- Born: 24 February 1921 Belfast, United Kingdom
- Died: 20 December 2010 (aged 89) Dublin, Ireland
- Known for: Foster's theorem
- Scientific career
- Doctoral advisor: David George Kendall

= Gordon Foster =

Irish creator of ISBN code

Frederic Gordon Foster (24 February 1921 – 20 December 2010) was a British computational engineer, statistician, professor, and college dean who is widely known for devising, in 1965, a nine-digit code upon which the International Standard Book Number (ISBN) is based.

== Life ==
Foster was born in Belfast, United Kingdom of Great Britain and Ireland, between the 1920 enactment and 1921 implementation of the partition of Ireland. He studied at the Royal Belfast Academical Institution and began advanced study in mathematics at Queen's University Belfast. During World War II, he was recruited from Queen's to work as a code-breaker at Bletchley Park.

After the war, he resumed studies at Magdalen College, Oxford. A lecture on feedback control by Norbert Wiener, regarded as the originator of cybernetics, proved to be a great influence on Foster's research. Upon completing his PhD at Magdalen, he accepted an offer to lecture on his research at the University of Manchester, where he met Alan Turing, a Bletchley Park veteran who became known as the father of computer science.
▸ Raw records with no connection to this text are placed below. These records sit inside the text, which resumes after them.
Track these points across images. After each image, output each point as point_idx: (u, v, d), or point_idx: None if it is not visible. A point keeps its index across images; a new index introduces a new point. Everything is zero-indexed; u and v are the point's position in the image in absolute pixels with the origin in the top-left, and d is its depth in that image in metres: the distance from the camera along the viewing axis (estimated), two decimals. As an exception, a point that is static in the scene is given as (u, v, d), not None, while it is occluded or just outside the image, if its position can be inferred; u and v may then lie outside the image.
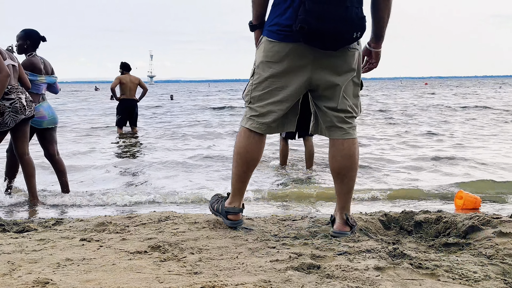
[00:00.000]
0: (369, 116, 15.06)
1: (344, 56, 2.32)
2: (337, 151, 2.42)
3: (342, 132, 2.40)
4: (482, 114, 14.96)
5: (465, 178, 5.32)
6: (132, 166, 6.52)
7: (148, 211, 3.29)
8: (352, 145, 2.41)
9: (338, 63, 2.32)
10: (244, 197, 2.61)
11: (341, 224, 2.44)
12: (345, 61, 2.33)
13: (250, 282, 1.74)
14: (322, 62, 2.31)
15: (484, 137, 9.34)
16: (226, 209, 2.56)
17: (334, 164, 2.44)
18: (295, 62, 2.31)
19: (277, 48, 2.32)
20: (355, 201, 4.32)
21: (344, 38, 2.20)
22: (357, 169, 2.46)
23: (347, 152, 2.40)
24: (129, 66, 9.77)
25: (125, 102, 9.70)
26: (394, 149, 7.95)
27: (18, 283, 1.73)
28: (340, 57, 2.31)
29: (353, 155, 2.41)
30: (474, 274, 1.79)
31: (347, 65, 2.34)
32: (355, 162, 2.43)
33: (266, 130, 2.44)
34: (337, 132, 2.41)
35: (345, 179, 2.43)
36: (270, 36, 2.34)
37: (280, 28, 2.30)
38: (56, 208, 4.26)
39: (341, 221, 2.45)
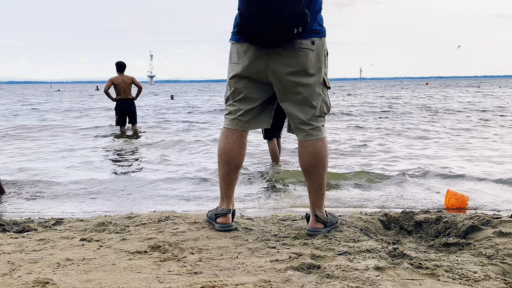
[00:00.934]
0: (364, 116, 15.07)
1: (296, 56, 2.35)
2: (302, 149, 2.47)
3: (304, 134, 2.45)
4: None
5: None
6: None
7: (148, 211, 3.29)
8: (317, 143, 2.44)
9: (290, 63, 2.36)
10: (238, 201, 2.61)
11: (313, 222, 2.49)
12: (297, 61, 2.36)
13: (250, 282, 1.74)
14: (276, 60, 2.36)
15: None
16: (215, 212, 2.58)
17: (300, 161, 2.50)
18: (252, 61, 2.40)
19: (236, 49, 2.45)
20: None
21: (282, 34, 2.25)
22: (325, 166, 2.48)
23: (311, 149, 2.44)
24: (122, 66, 9.77)
25: (121, 101, 9.83)
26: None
27: (18, 283, 1.73)
28: (292, 57, 2.35)
29: (318, 153, 2.44)
30: (474, 274, 1.79)
31: (300, 65, 2.36)
32: (321, 160, 2.45)
33: (239, 125, 2.50)
34: (300, 133, 2.47)
35: (312, 176, 2.47)
36: (231, 38, 2.47)
37: (235, 30, 2.38)
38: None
39: (313, 218, 2.49)
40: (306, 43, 2.35)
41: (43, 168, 6.14)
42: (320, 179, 2.48)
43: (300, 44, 2.34)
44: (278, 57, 2.36)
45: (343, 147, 8.04)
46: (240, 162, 2.54)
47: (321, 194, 2.51)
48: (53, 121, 14.31)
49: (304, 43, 2.35)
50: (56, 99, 25.74)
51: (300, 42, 2.34)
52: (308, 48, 2.36)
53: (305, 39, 2.35)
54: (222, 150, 2.52)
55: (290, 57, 2.35)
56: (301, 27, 2.25)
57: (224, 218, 2.53)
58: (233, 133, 2.51)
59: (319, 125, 2.47)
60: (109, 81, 9.72)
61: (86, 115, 17.04)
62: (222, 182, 2.57)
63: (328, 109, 2.50)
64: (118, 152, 7.84)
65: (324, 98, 2.47)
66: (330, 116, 14.41)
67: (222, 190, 2.58)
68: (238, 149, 2.51)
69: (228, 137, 2.51)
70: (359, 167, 5.98)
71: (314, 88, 2.41)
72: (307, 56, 2.36)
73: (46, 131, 11.20)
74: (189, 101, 27.95)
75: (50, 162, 6.76)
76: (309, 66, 2.38)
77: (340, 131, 10.69)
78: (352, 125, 12.20)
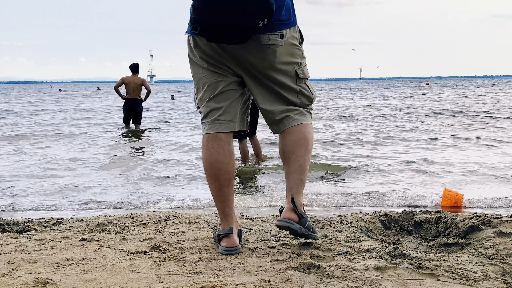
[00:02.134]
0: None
1: (263, 53, 2.07)
2: (285, 135, 2.18)
3: (289, 120, 2.17)
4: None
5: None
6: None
7: (148, 211, 3.29)
8: (300, 124, 2.17)
9: (258, 60, 2.09)
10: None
11: (288, 210, 2.12)
12: (264, 59, 2.08)
13: (250, 282, 1.74)
14: (243, 56, 2.08)
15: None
16: (218, 232, 2.22)
17: (281, 143, 2.20)
18: (215, 56, 2.11)
19: (195, 42, 2.13)
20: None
21: (245, 28, 1.95)
22: (307, 148, 2.16)
23: (294, 128, 2.16)
24: (135, 67, 10.33)
25: (128, 101, 10.33)
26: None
27: (18, 283, 1.73)
28: (259, 54, 2.07)
29: (301, 132, 2.16)
30: (474, 274, 1.79)
31: (268, 62, 2.09)
32: (305, 138, 2.15)
33: (220, 127, 2.14)
34: (281, 123, 2.18)
35: (292, 156, 2.15)
36: (188, 30, 2.15)
37: (191, 23, 2.08)
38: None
39: (288, 206, 2.13)
40: (274, 38, 2.06)
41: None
42: (301, 159, 2.14)
43: (268, 40, 2.05)
44: (244, 52, 2.07)
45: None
46: (231, 173, 2.17)
47: (301, 179, 2.15)
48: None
49: (271, 39, 2.05)
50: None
51: (268, 37, 2.05)
52: (276, 44, 2.07)
53: (273, 33, 2.05)
54: (206, 163, 2.16)
55: (257, 53, 2.07)
56: (266, 19, 1.94)
57: (227, 240, 2.14)
58: (214, 140, 2.13)
59: (301, 109, 2.20)
60: (121, 80, 10.24)
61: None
62: (216, 201, 2.20)
63: (310, 99, 2.22)
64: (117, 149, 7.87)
65: (302, 91, 2.18)
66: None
67: (219, 209, 2.21)
68: (224, 158, 2.13)
69: (209, 147, 2.14)
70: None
71: (286, 84, 2.15)
72: (275, 53, 2.08)
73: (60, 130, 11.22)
74: (190, 101, 27.94)
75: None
76: (277, 63, 2.10)
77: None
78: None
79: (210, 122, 2.15)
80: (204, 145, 2.16)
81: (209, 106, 2.15)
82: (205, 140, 2.16)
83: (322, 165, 6.09)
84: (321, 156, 6.93)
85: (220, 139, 2.14)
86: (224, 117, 2.14)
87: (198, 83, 2.18)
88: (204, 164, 2.17)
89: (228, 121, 2.14)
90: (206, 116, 2.17)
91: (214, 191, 2.18)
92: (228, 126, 2.15)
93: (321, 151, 7.51)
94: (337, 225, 2.60)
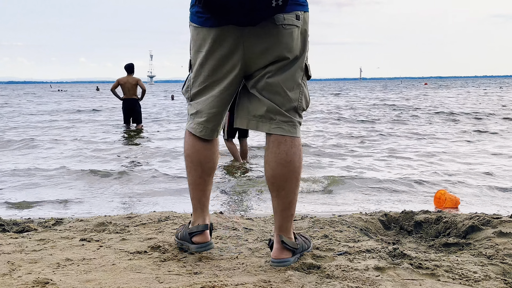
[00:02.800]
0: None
1: (279, 35, 1.87)
2: (272, 155, 1.95)
3: (272, 125, 1.95)
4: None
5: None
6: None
7: (148, 211, 3.29)
8: (291, 148, 1.94)
9: (271, 44, 1.88)
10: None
11: (278, 250, 1.97)
12: (280, 42, 1.88)
13: (250, 282, 1.74)
14: (252, 42, 1.88)
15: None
16: (190, 231, 2.10)
17: (268, 171, 1.97)
18: (223, 49, 1.91)
19: (201, 35, 1.94)
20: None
21: (256, 7, 1.76)
22: (298, 179, 1.97)
23: (283, 157, 1.93)
24: (130, 67, 10.51)
25: (125, 101, 10.64)
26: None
27: (18, 283, 1.73)
28: (273, 36, 1.87)
29: (292, 162, 1.93)
30: (474, 274, 1.79)
31: (284, 46, 1.89)
32: (295, 171, 1.95)
33: (203, 132, 2.04)
34: (266, 124, 1.95)
35: (281, 192, 1.96)
36: (193, 20, 1.97)
37: (198, 10, 1.92)
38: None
39: (277, 245, 1.98)
40: (290, 18, 1.88)
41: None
42: (291, 195, 1.97)
43: (283, 20, 1.86)
44: (255, 38, 1.88)
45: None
46: (215, 163, 2.08)
47: (291, 214, 2.00)
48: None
49: (287, 18, 1.87)
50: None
51: (283, 17, 1.86)
52: (292, 24, 1.88)
53: (288, 13, 1.87)
54: (191, 150, 2.05)
55: (271, 37, 1.87)
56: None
57: (201, 237, 2.07)
58: (199, 138, 2.06)
59: (294, 120, 1.97)
60: (116, 81, 10.59)
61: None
62: (194, 189, 2.06)
63: (307, 104, 2.02)
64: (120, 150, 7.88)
65: (304, 90, 1.99)
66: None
67: (195, 198, 2.08)
68: (210, 147, 2.06)
69: (195, 142, 2.06)
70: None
71: (294, 75, 1.94)
72: (292, 35, 1.89)
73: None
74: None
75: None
76: (294, 47, 1.91)
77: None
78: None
79: (196, 122, 2.04)
80: (190, 137, 2.08)
81: (202, 104, 2.02)
82: (191, 135, 2.08)
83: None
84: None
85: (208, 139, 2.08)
86: (207, 121, 2.03)
87: (197, 76, 2.00)
88: (189, 151, 2.05)
89: (206, 126, 2.04)
90: (196, 113, 2.05)
91: (195, 178, 2.06)
92: (205, 131, 2.04)
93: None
94: (337, 225, 2.60)
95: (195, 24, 1.95)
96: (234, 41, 1.89)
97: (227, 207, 4.26)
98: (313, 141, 8.81)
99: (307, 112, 11.25)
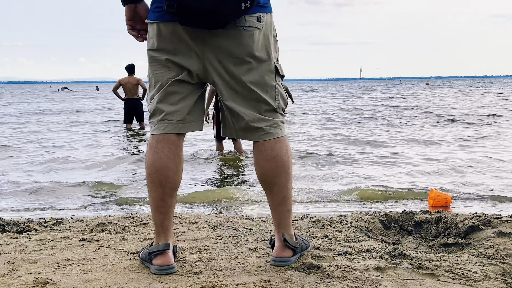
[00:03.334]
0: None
1: (239, 37, 1.84)
2: (258, 154, 1.95)
3: (260, 133, 1.93)
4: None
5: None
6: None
7: (148, 211, 3.29)
8: (276, 144, 1.93)
9: (233, 46, 1.84)
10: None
11: (279, 248, 1.96)
12: (241, 44, 1.84)
13: (250, 282, 1.74)
14: (213, 45, 1.84)
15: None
16: (149, 251, 1.93)
17: (258, 170, 1.97)
18: (180, 46, 1.86)
19: (157, 31, 1.86)
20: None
21: (224, 12, 1.74)
22: (288, 174, 1.96)
23: (269, 153, 1.93)
24: (131, 68, 10.76)
25: (127, 101, 10.91)
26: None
27: (18, 283, 1.73)
28: (234, 38, 1.84)
29: (278, 156, 1.93)
30: (474, 274, 1.79)
31: (245, 48, 1.85)
32: (283, 165, 1.94)
33: (169, 127, 1.89)
34: (254, 134, 1.94)
35: (274, 188, 1.95)
36: (150, 16, 1.89)
37: (157, 5, 1.85)
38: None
39: (279, 243, 1.97)
40: (251, 20, 1.84)
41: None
42: (284, 190, 1.96)
43: (244, 22, 1.83)
44: (216, 41, 1.83)
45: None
46: (178, 182, 1.93)
47: (287, 210, 1.99)
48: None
49: (248, 20, 1.83)
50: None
51: (244, 19, 1.82)
52: (253, 26, 1.85)
53: (249, 15, 1.84)
54: (152, 168, 1.89)
55: (232, 38, 1.83)
56: (249, 1, 1.75)
57: (162, 258, 1.88)
58: (164, 143, 1.89)
59: (277, 120, 1.96)
60: (118, 82, 10.84)
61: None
62: (155, 212, 1.92)
63: (286, 102, 2.00)
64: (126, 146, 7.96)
65: (279, 90, 1.96)
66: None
67: (157, 222, 1.93)
68: (173, 165, 1.89)
69: (158, 150, 1.88)
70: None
71: (264, 78, 1.91)
72: (253, 37, 1.85)
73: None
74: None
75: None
76: (255, 49, 1.87)
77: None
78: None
79: (158, 121, 1.91)
80: (152, 146, 1.90)
81: (160, 104, 1.91)
82: (154, 141, 1.90)
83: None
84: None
85: (171, 143, 1.90)
86: (174, 116, 1.90)
87: (154, 77, 1.92)
88: (150, 169, 1.90)
89: (178, 120, 1.90)
90: (154, 114, 1.93)
91: (156, 200, 1.91)
92: (178, 126, 1.91)
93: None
94: (337, 225, 2.60)
95: (150, 20, 1.89)
96: (193, 38, 1.84)
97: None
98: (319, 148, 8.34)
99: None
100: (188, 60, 1.87)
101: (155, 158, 1.89)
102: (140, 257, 2.03)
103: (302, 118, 14.78)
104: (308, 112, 17.24)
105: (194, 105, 1.94)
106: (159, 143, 1.89)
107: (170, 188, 1.90)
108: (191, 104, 1.93)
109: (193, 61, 1.87)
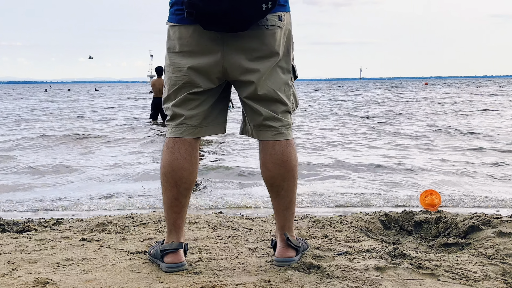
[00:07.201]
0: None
1: (261, 36, 1.85)
2: (268, 157, 1.95)
3: (272, 132, 1.94)
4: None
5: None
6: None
7: (148, 211, 3.29)
8: (286, 148, 1.94)
9: (254, 45, 1.85)
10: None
11: (282, 249, 1.98)
12: (262, 43, 1.85)
13: (250, 282, 1.74)
14: (233, 45, 1.84)
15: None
16: (162, 248, 1.95)
17: (266, 173, 1.97)
18: (201, 48, 1.86)
19: (178, 33, 1.88)
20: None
21: (247, 14, 1.74)
22: (295, 178, 1.99)
23: (279, 157, 1.93)
24: (160, 71, 11.88)
25: (154, 99, 12.41)
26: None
27: (18, 283, 1.73)
28: (256, 38, 1.84)
29: (288, 161, 1.94)
30: (474, 274, 1.79)
31: (267, 47, 1.86)
32: (292, 169, 1.95)
33: (187, 131, 1.92)
34: (266, 133, 1.94)
35: (281, 192, 1.97)
36: (170, 19, 1.91)
37: (178, 8, 1.86)
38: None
39: (282, 244, 1.99)
40: (273, 19, 1.85)
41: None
42: (291, 194, 1.99)
43: (266, 21, 1.84)
44: (237, 41, 1.84)
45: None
46: (192, 182, 1.96)
47: (292, 213, 2.03)
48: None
49: (270, 19, 1.85)
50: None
51: (266, 18, 1.84)
52: (275, 25, 1.86)
53: (271, 14, 1.84)
54: (168, 168, 1.92)
55: (253, 38, 1.84)
56: (270, 2, 1.74)
57: (174, 256, 1.91)
58: (181, 144, 1.92)
59: (289, 121, 1.98)
60: (151, 82, 12.44)
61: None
62: (169, 211, 1.95)
63: (297, 104, 2.02)
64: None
65: (293, 90, 1.98)
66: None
67: (170, 221, 1.96)
68: (189, 165, 1.92)
69: (175, 150, 1.92)
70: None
71: (283, 77, 1.93)
72: (275, 36, 1.86)
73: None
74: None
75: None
76: (277, 48, 1.88)
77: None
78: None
79: (176, 125, 1.94)
80: (168, 147, 1.94)
81: (177, 107, 1.93)
82: (171, 143, 1.94)
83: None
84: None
85: (188, 144, 1.93)
86: (193, 121, 1.93)
87: (171, 80, 1.94)
88: (165, 169, 1.93)
89: (196, 125, 1.94)
90: (172, 118, 1.95)
91: (170, 199, 1.94)
92: (196, 131, 1.94)
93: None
94: (337, 225, 2.60)
95: (171, 23, 1.91)
96: (214, 40, 1.84)
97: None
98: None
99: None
100: (208, 62, 1.86)
101: (172, 159, 1.92)
102: (150, 255, 2.05)
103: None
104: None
105: (211, 109, 1.96)
106: (175, 144, 1.93)
107: (184, 188, 1.93)
108: (208, 108, 1.95)
109: (213, 62, 1.86)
Turing introduced him to the Manchester Mark I computer and enlisted his help working on it. In 1956 Foster joined the faculty of the London School of Economics (LSE), first as an assistant lecturer in statistics, then as a lecturer and reader. In 1964 he was appointed to the chair of computational methods. While at LSE, he helped develop operations research as an academic discipline.

In 1965, while at the LSE, Foster was commissioned by WH Smith, the book publisher and bookseller, to develop a computerised filing system as part of its drive to modernise its growing company. Foster developed a 9 digit code which he named the Standard Book Numbering System (SBN). This code was very successful and was rapidly adopted by all UK publishers and booksellers. In 1970 the International Standard Organisation (ISO) expanded the SBN to 10 digits by adding an initial zero and the code was renamed to become the International Book Numbering System, or ISBN. It is now used worldwide by all publishers and booksellers.

In 1967 Foster was asked by Trinity College Dublin to start a Department of Statistics, and became its professor of statistics. He promoted statistical analysis and computer applications in several constituent schools and academic departments. He fostered a lively forward thinking postgraduate and undergraduate program, with courses highly applicable to the current statistical problems of the day. He also set up the Statistics and Operations Research Laboratory, known for outreach to industry and public services. He was elected a fellow of Trinity College Dublin in 1971 and Dean of Engineering and System Sciences.

Foster died in Dublin on 20 December 2010.